Locate the word "sind" in the data below, then copy every line that holds it.

[Collected data]
━━━━━━━━━━━━━━━━━━━━━━━━━━━━━━

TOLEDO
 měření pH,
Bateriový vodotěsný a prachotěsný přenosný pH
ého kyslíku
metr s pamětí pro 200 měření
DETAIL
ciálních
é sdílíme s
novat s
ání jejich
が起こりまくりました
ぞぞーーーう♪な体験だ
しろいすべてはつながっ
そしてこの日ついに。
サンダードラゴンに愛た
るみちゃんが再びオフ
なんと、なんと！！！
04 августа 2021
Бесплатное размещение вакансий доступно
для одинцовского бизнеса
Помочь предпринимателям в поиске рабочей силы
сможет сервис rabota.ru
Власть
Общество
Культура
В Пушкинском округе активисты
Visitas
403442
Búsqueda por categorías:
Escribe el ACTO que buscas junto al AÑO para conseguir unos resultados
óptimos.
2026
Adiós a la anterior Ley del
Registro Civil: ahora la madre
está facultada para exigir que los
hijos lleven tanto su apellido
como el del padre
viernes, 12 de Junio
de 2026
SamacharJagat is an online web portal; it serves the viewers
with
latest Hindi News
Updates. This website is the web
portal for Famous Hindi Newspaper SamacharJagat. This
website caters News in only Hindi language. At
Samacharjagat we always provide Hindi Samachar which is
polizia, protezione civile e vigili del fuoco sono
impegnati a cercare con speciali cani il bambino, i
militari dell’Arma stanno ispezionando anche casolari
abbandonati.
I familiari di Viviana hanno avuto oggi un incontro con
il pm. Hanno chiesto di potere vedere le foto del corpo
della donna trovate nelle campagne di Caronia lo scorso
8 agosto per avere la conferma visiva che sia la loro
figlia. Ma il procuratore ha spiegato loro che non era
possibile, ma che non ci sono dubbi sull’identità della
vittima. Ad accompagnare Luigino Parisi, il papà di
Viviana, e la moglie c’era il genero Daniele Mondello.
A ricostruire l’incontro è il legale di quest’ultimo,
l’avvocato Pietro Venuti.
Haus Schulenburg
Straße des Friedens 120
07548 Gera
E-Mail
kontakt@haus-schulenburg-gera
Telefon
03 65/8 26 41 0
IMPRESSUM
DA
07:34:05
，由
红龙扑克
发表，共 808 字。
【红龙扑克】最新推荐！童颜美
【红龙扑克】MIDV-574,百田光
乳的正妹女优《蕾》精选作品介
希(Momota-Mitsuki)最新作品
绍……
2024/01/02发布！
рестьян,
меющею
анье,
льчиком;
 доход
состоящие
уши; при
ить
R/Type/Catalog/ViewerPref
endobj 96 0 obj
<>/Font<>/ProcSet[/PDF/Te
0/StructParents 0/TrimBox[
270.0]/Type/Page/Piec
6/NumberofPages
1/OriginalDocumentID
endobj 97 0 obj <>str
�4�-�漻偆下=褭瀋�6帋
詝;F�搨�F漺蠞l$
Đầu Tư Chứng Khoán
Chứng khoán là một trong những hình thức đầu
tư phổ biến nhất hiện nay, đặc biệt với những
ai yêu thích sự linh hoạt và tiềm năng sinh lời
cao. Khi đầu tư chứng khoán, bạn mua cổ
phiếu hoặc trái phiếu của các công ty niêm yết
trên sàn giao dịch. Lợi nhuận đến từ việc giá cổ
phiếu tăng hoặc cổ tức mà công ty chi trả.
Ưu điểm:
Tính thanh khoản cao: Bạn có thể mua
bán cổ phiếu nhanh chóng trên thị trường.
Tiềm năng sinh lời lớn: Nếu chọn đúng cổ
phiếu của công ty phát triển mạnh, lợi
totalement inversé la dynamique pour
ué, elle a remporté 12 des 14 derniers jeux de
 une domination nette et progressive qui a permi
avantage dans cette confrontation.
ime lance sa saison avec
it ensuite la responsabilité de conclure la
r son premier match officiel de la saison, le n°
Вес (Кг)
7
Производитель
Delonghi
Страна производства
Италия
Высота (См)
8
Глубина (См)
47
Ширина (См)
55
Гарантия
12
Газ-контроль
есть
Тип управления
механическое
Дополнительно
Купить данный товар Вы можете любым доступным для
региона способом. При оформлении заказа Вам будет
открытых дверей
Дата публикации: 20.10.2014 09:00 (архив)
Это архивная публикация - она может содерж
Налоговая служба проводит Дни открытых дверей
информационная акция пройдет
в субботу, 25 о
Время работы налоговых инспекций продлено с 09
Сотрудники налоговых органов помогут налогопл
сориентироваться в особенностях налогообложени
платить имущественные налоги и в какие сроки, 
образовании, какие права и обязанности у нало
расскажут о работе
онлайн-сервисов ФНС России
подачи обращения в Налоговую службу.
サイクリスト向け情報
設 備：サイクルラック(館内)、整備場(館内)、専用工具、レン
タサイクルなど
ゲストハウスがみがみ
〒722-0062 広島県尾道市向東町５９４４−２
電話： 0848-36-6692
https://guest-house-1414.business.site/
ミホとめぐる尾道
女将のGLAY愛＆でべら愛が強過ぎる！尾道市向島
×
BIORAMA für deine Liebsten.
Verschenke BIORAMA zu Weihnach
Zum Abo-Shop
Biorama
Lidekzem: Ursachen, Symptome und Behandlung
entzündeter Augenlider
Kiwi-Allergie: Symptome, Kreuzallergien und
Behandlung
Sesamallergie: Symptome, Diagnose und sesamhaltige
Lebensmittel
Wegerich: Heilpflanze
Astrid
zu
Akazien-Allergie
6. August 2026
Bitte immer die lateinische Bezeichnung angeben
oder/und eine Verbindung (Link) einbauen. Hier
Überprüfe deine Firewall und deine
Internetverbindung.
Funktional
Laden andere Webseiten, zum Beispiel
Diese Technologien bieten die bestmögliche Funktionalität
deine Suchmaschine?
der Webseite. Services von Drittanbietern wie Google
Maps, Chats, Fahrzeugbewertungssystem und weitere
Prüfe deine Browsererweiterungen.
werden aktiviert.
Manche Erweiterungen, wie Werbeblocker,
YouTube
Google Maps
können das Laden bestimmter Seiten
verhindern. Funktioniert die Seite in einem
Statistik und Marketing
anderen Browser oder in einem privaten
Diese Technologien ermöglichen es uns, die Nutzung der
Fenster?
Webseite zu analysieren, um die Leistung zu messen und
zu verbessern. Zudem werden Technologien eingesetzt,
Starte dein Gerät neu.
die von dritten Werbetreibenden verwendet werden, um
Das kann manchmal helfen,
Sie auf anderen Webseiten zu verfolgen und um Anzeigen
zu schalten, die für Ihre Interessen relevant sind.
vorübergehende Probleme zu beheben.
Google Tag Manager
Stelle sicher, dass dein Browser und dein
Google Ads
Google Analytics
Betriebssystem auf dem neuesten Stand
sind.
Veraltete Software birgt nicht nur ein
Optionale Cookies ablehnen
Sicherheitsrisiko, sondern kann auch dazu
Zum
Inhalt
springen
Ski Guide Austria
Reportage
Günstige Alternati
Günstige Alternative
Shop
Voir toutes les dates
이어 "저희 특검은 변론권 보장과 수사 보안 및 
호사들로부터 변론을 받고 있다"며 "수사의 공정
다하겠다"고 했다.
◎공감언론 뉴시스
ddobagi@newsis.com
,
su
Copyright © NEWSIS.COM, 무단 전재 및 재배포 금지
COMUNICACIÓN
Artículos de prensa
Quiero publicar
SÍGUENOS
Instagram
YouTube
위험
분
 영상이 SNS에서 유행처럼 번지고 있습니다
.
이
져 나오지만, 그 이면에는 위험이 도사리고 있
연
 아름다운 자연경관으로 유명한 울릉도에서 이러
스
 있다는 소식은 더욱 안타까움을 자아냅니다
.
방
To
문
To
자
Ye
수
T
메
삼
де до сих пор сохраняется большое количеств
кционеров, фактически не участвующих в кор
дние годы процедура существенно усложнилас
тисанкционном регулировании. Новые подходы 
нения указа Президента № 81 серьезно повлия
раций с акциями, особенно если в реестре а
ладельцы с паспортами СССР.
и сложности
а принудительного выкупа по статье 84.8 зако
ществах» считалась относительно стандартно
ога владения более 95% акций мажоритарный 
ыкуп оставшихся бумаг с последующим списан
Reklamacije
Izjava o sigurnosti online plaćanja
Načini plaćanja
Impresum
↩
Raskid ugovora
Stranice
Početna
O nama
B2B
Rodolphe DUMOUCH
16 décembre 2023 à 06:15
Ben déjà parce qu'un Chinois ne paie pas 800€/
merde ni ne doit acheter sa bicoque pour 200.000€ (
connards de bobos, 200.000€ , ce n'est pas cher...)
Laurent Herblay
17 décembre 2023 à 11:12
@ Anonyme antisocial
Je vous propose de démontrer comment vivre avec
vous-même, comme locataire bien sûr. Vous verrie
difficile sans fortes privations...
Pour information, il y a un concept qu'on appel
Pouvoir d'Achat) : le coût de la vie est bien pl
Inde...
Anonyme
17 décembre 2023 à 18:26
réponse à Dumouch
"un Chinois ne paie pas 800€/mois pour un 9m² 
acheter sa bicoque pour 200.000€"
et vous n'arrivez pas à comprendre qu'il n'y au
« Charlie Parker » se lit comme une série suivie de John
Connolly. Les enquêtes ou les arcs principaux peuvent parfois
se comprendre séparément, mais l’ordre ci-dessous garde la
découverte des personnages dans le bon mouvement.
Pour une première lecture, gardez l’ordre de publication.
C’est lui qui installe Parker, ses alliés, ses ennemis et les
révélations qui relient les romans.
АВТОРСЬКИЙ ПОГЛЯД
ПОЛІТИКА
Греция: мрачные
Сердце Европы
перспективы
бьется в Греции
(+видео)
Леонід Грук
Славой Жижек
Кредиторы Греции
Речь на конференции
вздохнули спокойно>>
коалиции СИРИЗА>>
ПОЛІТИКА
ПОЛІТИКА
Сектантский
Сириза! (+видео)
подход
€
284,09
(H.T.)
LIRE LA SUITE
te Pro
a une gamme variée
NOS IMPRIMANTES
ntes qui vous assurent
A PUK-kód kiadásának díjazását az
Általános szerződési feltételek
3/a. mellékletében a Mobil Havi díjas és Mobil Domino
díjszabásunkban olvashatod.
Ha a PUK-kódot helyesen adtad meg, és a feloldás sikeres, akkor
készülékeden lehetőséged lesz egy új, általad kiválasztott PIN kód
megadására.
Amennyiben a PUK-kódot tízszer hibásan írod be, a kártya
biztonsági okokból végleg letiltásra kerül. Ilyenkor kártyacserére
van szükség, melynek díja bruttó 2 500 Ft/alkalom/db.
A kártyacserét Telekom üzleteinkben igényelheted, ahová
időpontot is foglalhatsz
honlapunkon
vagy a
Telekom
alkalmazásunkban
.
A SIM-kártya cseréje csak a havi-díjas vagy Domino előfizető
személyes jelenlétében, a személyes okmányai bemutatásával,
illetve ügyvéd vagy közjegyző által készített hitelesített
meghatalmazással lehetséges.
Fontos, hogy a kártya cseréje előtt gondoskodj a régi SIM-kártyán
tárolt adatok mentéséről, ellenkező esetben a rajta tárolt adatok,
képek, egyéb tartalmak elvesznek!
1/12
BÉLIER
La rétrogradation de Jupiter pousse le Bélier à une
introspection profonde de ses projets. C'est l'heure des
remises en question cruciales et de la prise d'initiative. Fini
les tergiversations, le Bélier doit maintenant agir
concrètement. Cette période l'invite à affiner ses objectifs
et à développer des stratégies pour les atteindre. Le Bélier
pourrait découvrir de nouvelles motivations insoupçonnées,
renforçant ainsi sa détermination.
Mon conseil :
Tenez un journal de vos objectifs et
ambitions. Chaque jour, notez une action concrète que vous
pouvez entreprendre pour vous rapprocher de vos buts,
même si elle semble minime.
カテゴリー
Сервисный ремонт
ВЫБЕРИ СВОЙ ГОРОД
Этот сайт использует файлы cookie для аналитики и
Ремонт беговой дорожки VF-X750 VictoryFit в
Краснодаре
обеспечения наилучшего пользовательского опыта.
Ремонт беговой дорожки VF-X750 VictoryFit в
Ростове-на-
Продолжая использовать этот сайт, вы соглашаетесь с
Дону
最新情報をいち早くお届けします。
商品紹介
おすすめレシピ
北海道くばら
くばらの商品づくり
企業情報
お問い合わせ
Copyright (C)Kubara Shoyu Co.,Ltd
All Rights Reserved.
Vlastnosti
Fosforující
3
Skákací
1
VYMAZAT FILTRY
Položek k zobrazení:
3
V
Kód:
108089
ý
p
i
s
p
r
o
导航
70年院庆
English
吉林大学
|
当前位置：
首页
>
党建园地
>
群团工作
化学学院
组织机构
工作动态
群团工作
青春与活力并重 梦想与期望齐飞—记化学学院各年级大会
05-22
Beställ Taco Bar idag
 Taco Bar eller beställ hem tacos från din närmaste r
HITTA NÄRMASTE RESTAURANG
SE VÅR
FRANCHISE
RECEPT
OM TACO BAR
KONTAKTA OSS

━━━━━━━━━━━━━━━━━━━━━━━━━━━━━━

Answer for this exercise
zu schalten, die für Ihre Interessen relevant sind.
sind.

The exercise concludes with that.